The Atlanta Journal And Constitution


January 29, 1992

Hitchcock Shuns "Mad Hippie" Image

by Steve Dollar




Neither lobotomies nor spectral ex-spouses nor ichthyological reveries occupy the lyrics of Robyn Hitchcock's new album, Perspex Island -- which rarely turns as cryptic as its title.

Unlike his past incarnations as a leader of the British cult band The Soft Boys and as a soloist occasionally joined by his group, The Egyptians, the songwriter isn't dabbling in surreal fancies as mind-bogglingly perverse as a passage from Naked Lunch.

Instead, he's penning old-fashioned, jangly Pop songs -- sweetened by Beatlesque harmonies and classic, chiming arpeggios supplied by guest Egyptian Peter Buck of R.E.M. (who helped Mr. Hitchcock shape the new tunes in engineer John Keane's Athens studio last year).

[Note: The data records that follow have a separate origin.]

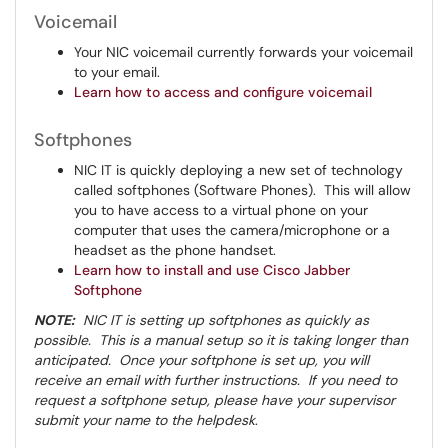
Voicemail
Your NIC voicemail currently forwards your voicemail
to your email.
Learn how to access and configure voicemail
Softphones
NIC IT is quickly deploying a new set of technology
called softphones (Software Phones). This will allow
you to have access to a virtual phone on your
computer that uses the camera/microphone or a
headset as the phone handset.
Learn how to install and use Cisco Jabber
Softphone
NOTE:
NIC IT is setting up softphones as quickly as
possible. This is a manual setup so it is taking longer than
anticipated. Once your softphone is set up, you will
receive an email with further instructions. If you need to
request a softphone setup, please have your supervisor
submit your name to the helpdesk
.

"I was getting a reputation as a, kind of, mad old hippie," says Mr. Hitchcock, talking by phone from his hutch on The Isle Of Wight prior to a tour that opened Tuesday at the 40 Watt Club in Athens and continues tonight at the Variety Playhouse. (No word on whether Mr. Buck or other members of R.E.M. will join Mr. Hitchcock And The Egyptians, but audiences shouldn't be surprised if they do.)

"More than that, I was getting a reputation as someone you couldn't understand," he continues. "It's a bit like bricking yourself up in a wall. You're sealed in there and you can't breathe. Mind you, I'm not rushing around trying to get elected or anything."

Songs such as "So You Think You're in Love" and "Ultra Unbelievable Love" court the MTV mainstream with "exactly the same old stuff," says Mr. Hitchcock. "Folk Rock and The Beatles. Anglo-Saxon '60s-Based Melodic Pop. I think anybody could listen to this stuff. Even Dan Quayle."